#### What you will do:
Reproduce the rows below verbatim, omitting the images.

#### Input data:
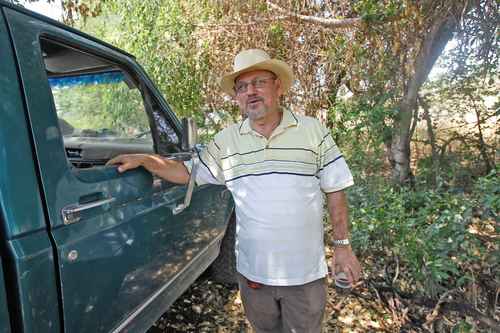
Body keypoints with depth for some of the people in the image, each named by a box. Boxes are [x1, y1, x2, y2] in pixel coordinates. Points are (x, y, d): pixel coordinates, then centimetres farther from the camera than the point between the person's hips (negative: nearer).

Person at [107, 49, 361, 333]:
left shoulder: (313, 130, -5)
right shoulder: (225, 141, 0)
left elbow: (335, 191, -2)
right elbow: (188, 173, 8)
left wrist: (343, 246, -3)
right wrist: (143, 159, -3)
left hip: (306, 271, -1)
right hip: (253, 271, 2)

#### Result for this exercise:
Body keypoints with depth for some of the people in the image, each named by a box. Boxes are [x1, y1, x2, y2] in pixel coordinates. Points are (x, y, d): pixel coordinates, then centimetres farther from the camera than the point between the person's hips (negative: nearer).

Person at [107, 49, 361, 333]:
left shoulder: (313, 130, -5)
right shoulder: (225, 141, 0)
left elbow: (335, 191, -2)
right elbow: (188, 173, 8)
left wrist: (343, 246, -3)
right wrist: (143, 159, -3)
left hip: (306, 271, -1)
right hip: (253, 271, 2)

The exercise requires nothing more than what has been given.